La propuesta hacía énfasis en “el desdoro que representa para nuestra cultura y las consecuencias fatales que tendrá para nuestro progreso, el abandono y desprecio con que se mira a los centenares de niños que, hambrientos y semidesnudos, mendigan durante el día y duermen durante la noche en la vía pública”. Debido a que esos menores podían convertirse en criminales, vagos o viciosos, la Sociedad urgía a salvarlos y requería de la ayuda de “personas suficientemente patriotas” para imponerse el deber de secundar su proyecto.
Para ello, Farías proponía crear un impuesto a los asistentes a espectáculos, a excepción de los que costaran menos de cincuenta centavos y los dedicados a obras de beneficencia; establecer el Día del Niño, durante el cual se adheriría a los servicios de telégrafos y de correos de la República un timbre especial de cinco centavos; e instituir una “Corte Juvenil”, que tendría como una de sus atribuciones ordenar que los niños mendigos fueran retirados de la vía pública y entregados a la Sociedad, que los retendría en su plantel hasta que fueran educados y aptos para bastarse a sí mismos.
Farías argumentaba que dicho impuesto ya existía en París y en gran número de ciudades europeas y americanas, y era llamado “Derecho del Niño”. Además, planteaba que el dinero recabado por el gravamen y por el Día del Niño se entregaran a la Sociedad, la cual se comprometía a emplearlo en “recoger, vestir y educar el mayor número posible de niños”. Aunque tuvo el apoyo de varios legisladores, la iniciativa no pasó a mayores.

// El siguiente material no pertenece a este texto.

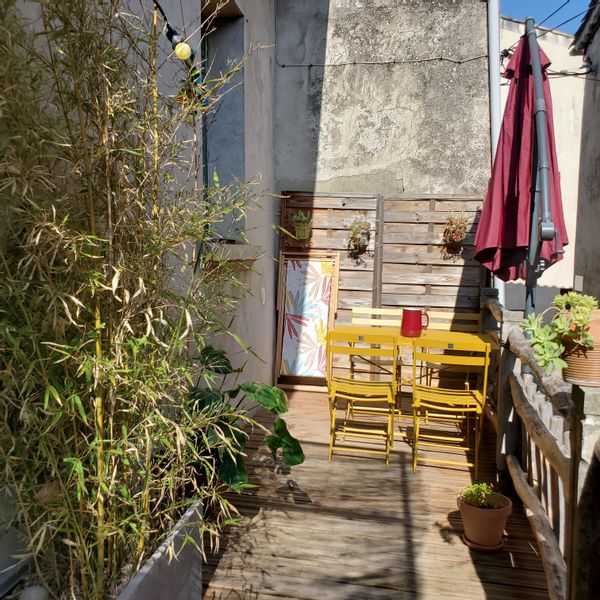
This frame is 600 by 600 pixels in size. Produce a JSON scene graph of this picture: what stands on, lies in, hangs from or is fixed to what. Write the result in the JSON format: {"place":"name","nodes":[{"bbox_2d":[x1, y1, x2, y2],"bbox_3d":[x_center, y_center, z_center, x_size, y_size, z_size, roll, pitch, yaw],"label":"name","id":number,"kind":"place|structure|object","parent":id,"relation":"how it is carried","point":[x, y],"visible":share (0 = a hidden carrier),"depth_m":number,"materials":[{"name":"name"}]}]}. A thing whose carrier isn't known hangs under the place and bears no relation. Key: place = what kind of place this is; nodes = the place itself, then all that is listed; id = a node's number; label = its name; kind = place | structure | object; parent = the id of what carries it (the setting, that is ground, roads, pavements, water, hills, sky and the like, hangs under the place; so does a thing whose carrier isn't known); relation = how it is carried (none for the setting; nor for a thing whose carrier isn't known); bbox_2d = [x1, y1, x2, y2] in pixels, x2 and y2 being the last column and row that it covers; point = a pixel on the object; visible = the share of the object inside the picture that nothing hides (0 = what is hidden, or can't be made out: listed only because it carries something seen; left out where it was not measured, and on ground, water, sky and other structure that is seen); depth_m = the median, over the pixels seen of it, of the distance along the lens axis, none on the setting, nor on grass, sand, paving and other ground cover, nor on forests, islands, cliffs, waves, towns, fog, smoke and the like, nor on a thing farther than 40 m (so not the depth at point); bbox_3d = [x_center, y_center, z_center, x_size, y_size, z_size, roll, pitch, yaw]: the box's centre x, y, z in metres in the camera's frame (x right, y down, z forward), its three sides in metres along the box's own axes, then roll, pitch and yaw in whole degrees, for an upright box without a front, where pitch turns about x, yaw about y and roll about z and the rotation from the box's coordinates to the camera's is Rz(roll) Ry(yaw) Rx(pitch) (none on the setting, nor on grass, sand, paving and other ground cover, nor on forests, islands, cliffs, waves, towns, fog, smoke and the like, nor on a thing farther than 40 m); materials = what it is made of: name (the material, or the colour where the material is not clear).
{"place":"outdoors","nodes":[
{"label":"outdoors","id":0,"kind":"place"},
{"bbox_2d":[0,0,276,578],"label":"left wall","id":1,"kind":"structure","parent":0,"point":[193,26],"depth_m":3.55,"materials":[{"name":"paint"}]},
{"bbox_2d":[151,0,203,98],"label":"string light","id":2,"kind":"object","parent":1,"relation":"attached to","point":[160,9],"visible":0.62,"depth_m":2.25,"materials":[{"name":"black plastic"}]},
{"bbox_2d":[174,41,191,60],"bbox_3d":[-0.486,-1.034,2.117,0.072,0.092,0.072,2,6,10],"label":"light bulb","id":3,"kind":"object","parent":2,"relation":"hanging from","point":[180,48],"visible":0.84,"depth_m":2.09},
{"bbox_2d":[200,0,245,239],"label":"window","id":4,"kind":"structure","parent":1,"relation":"in","point":[222,160],"depth_m":4.07,"materials":[{"name":"grey"}]},
{"bbox_2d":[204,241,259,264],"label":"window sill","id":5,"kind":"structure","parent":1,"relation":"attached to","point":[240,257],"materials":[{"name":"stone"}]},
{"bbox_2d":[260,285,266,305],"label":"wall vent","id":6,"kind":"object","parent":1,"relation":"attached to","point":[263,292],"visible":0.97,"depth_m":4.69,"materials":[{"name":"white"}]},
{"bbox_2d":[202,387,552,599],"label":"wooden deck","id":7,"kind":"structure","parent":0,"point":[392,526],"materials":[{"name":"brown wood"}]},
{"bbox_2d":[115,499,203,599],"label":"planter box","id":8,"kind":"object","parent":7,"relation":"on","point":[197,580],"visible":0.59,"depth_m":1.80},
{"bbox_2d":[19,585,49,599],"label":"stone","id":9,"kind":"object","parent":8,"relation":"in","point":[36,590],"visible":0.92,"depth_m":1.52,"materials":[{"name":"white stone"}]},
{"bbox_2d":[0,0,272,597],"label":"bamboo plant","id":10,"kind":"object","parent":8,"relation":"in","point":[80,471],"visible":0.97,"depth_m":1.59,"materials":[{"name":"green plant"}]},
{"bbox_2d":[184,344,304,490],"bbox_3d":[-0.402,0.676,2.741,0.798,0.843,0.869,-3,7,-28],"label":"leafy plant","id":11,"kind":"object","parent":7,"relation":"on","point":[237,390],"visible":0.6,"depth_m":2.67,"materials":[{"name":"green plant"}]},
{"bbox_2d":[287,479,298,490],"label":"stone","id":12,"kind":"object","parent":7,"relation":"on","point":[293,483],"visible":0.97,"depth_m":3.11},
{"bbox_2d":[275,251,340,389],"bbox_3d":[0.083,0.231,5.345,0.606,1.408,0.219,2,6,10],"label":"deck chair","id":13,"kind":"object","parent":7,"relation":"on","point":[279,318],"visible":0.95,"depth_m":5.34,"materials":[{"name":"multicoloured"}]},
{"bbox_2d":[325,330,398,466],"bbox_3d":[0.453,0.662,3.662,0.476,0.911,0.537,2,6,10],"label":"yellow chair","id":14,"kind":"object","parent":7,"relation":"on","point":[349,397],"visible":0.99,"depth_m":3.53,"materials":[{"name":"yellow metal"}]},
{"bbox_2d":[349,307,403,415],"bbox_3d":[0.685,0.568,4.626,0.468,0.907,0.524,2,6,10],"label":"yellow chair","id":15,"kind":"object","parent":7,"relation":"on","point":[353,308],"visible":0.5,"depth_m":4.75,"materials":[{"name":"yellow metal"}]},
{"bbox_2d":[280,191,483,382],"bbox_3d":[0.845,-0.068,5.302,2.163,2.135,0.092,2,6,10],"label":"wooden fence","id":16,"kind":"object","parent":7,"relation":"on","point":[422,220],"visible":0.54,"depth_m":5.24,"materials":[{"name":"brown wood"}]},
{"bbox_2d":[291,210,311,239],"bbox_3d":[0.019,-0.789,5.368,0.260,0.353,0.250,2,6,10],"label":"hanging pot","id":17,"kind":"object","parent":16,"relation":"attached to","point":[299,230],"visible":0.96,"depth_m":5.32,"materials":[{"name":"green"}]},
{"bbox_2d":[346,214,371,260],"bbox_3d":[0.608,-0.649,5.222,0.297,0.515,0.275,2,6,10],"label":"hanging plant","id":18,"kind":"object","parent":16,"relation":"attached to","point":[353,236],"visible":0.99,"depth_m":5.19,"materials":[{"name":"plant"}]},
{"bbox_2d":[441,212,469,254],"bbox_3d":[1.527,-0.665,4.995,0.293,0.456,0.273,2,6,10],"label":"hanging plant","id":19,"kind":"object","parent":16,"relation":"attached to","point":[457,234],"visible":0.97,"depth_m":4.97,"materials":[{"name":"green plant"}]},
{"bbox_2d":[329,324,496,417],"bbox_3d":[0.878,0.675,4.127,1.252,0.782,0.822,2,6,10],"label":"yellow table","id":20,"kind":"object","parent":7,"relation":"on","point":[343,327],"visible":0.52,"depth_m":4.04,"materials":[{"name":"yellow metal"}]},
{"bbox_2d":[401,308,428,337],"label":"mug","id":21,"kind":"object","parent":20,"relation":"on","point":[415,314],"visible":1,"depth_m":4.13,"materials":[{"name":"red ceramic"}]},
{"bbox_2d":[409,336,491,475],"bbox_3d":[1.014,0.691,3.522,0.494,0.912,0.537,2,6,10],"label":"yellow chair","id":22,"kind":"object","parent":7,"relation":"on","point":[486,369],"visible":0.97,"depth_m":3.39,"materials":[{"name":"yellow metal"}]},
{"bbox_2d":[420,308,483,404],"bbox_3d":[1.348,0.583,4.488,0.484,0.911,0.524,2,6,10],"label":"yellow chair","id":23,"kind":"object","parent":7,"relation":"on","point":[447,317],"visible":0.45,"depth_m":4.61,"materials":[{"name":"yellow metal"}]},
{"bbox_2d":[460,532,505,550],"bbox_3d":[0.925,1.218,2.585,0.203,0.029,0.201,2,6,10],"label":"saucer","id":24,"kind":"object","parent":7,"relation":"on","point":[473,545],"visible":0.44,"depth_m":2.54,"materials":[{"name":"ceramic"}]},
{"bbox_2d":[457,489,512,548],"bbox_3d":[0.916,1.093,2.544,0.252,0.210,0.247,2,6,10],"label":"terracotta pot","id":25,"kind":"object","parent":24,"relation":"on","point":[495,520],"visible":0.83,"depth_m":2.47,"materials":[{"name":"ceramic"}]},
{"bbox_2d":[458,482,502,508],"bbox_3d":[0.887,0.967,2.520,0.211,0.129,0.199,2,6,10],"label":"small plant","id":26,"kind":"object","parent":25,"relation":"in","point":[483,501],"visible":0.82,"depth_m":2.50,"materials":[{"name":"green plant"}]},
{"bbox_2d":[472,21,568,325],"bbox_3d":[1.364,-0.434,3.213,0.618,2.656,0.729,2,6,10],"label":"parasol","id":27,"kind":"object","parent":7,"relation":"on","point":[516,87],"visible":0.82,"depth_m":3.13,"materials":[{"name":"red fabric"}]},
{"bbox_2d":[480,296,599,599],"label":"wooden railing","id":28,"kind":"object","parent":7,"relation":"on","point":[575,439],"visible":0.81,"depth_m":2.29,"materials":[{"name":"brown wood"}]},
{"bbox_2d":[559,307,599,387],"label":"terracotta pot","id":29,"kind":"object","parent":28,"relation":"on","point":[573,366],"visible":0.62,"depth_m":1.78,"materials":[{"name":"ceramic"}]},
{"bbox_2d":[522,291,598,376],"bbox_3d":[0.946,0.123,1.782,0.327,0.302,0.335,2,6,10],"label":"potted plant","id":30,"kind":"object","parent":29,"relation":"in","point":[553,359],"visible":0.87,"depth_m":1.75,"materials":[{"name":"green plant"}]},
{"bbox_2d":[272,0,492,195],"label":"back wall","id":31,"kind":"structure","parent":0,"point":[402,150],"depth_m":5.31,"materials":[{"name":"grey concrete"}]},
{"bbox_2d":[274,54,493,67],"bbox_3d":[0.869,-2.487,5.221,2.581,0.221,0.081,2,6,10],"label":"cable","id":32,"kind":"object","parent":31,"relation":"attached to","point":[283,66],"visible":0.93,"depth_m":5.20,"materials":[{"name":"plastic"}]},
{"bbox_2d":[486,0,505,306],"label":"drainpipe","id":33,"kind":"object","parent":31,"relation":"attached to","point":[502,286],"visible":0.59,"depth_m":5.10,"materials":[{"name":"white metal"}]},
{"bbox_2d":[497,15,585,318],"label":"white building","id":34,"kind":"structure","parent":0,"point":[549,53],"depth_m":8.67,"materials":[{"name":"paint"}]},
{"bbox_2d":[499,0,593,35],"label":"sky","id":35,"kind":"structure","parent":0,"point":[525,2],"materials":[{"name":"blue"}]},
{"bbox_2d":[567,0,599,305],"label":"building","id":36,"kind":"structure","parent":0,"point":[599,159],"depth_m":6.55,"materials":[{"name":"grey paint"}]},
{"bbox_2d":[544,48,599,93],"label":"cable","id":37,"kind":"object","parent":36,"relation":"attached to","point":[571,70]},
{"bbox_2d":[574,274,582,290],"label":"wall lamp","id":38,"kind":"object","parent":36,"relation":"attached to","point":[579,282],"visible":0.89,"depth_m":6.24,"materials":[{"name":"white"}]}
]}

Sería hasta 1925 cuando el proyecto de crear el Día del Niño se concretaría. A ello contribuyó de manera significativa el antecedente de la Declaración de Ginebra y la preocupación internacional y nacional por la atención y protección de la niñez, pero también iniciativas como la de Teresa Farías, la Primera Semana del Niño –celebrada en 1921, en el marco de los festejos por el centenario de la consumación de la Indepedencia– y los diversos congresos sobre la infancia llevados a cabo en el país en esos años, como ha referido la historiadora Susana Sosenski.
Durante su gestión como secretario de Educación Pública, José Manuel Puig Casauranc propuso juntar la conmemoración del Día del Trabajo (1 de mayo) con la del Día del Niño. Sosenski destaca que en ese momento el discurso gubernamental promovía la idea de la niñez como la base del futuro de la nación y el trabajo infantil era concebido como un agente dignificante, que “podía regenerar moral, mental y físicamente”, además de que se consideraba esencial para su formación y “una forma de disciplinar y reproducir ciertos valores sociales, en especial la formación de individuos prácticos, industriosos, calificados y amantes del trabajo”.
La propuesta del secretario tuvo el respaldo de las organizaciones obreras, pero debido a que el 1 de mayo era inhábil, la conmemoración para la infancia se pasó para el día anterior, 30 de abril, a fin de que los niños y niñas pudieran ser homenajeados mediante distintas actividades en sus escuelas. De ese modo, en 1925 se celebró el primer Día del Niño en México.
Pese a que en los siguientes años se siguió vinculando a la niñez nacional con el movimiento obrero, para la década de 1940 –como lo ha mostrado Sosenski– la efeméride se alejó de esa asociación, mientras que los publicistas empezaron a aprovechar el Día del Niño para promocionar sus productos e integrar a ese sector de la población a la dinámica consumista.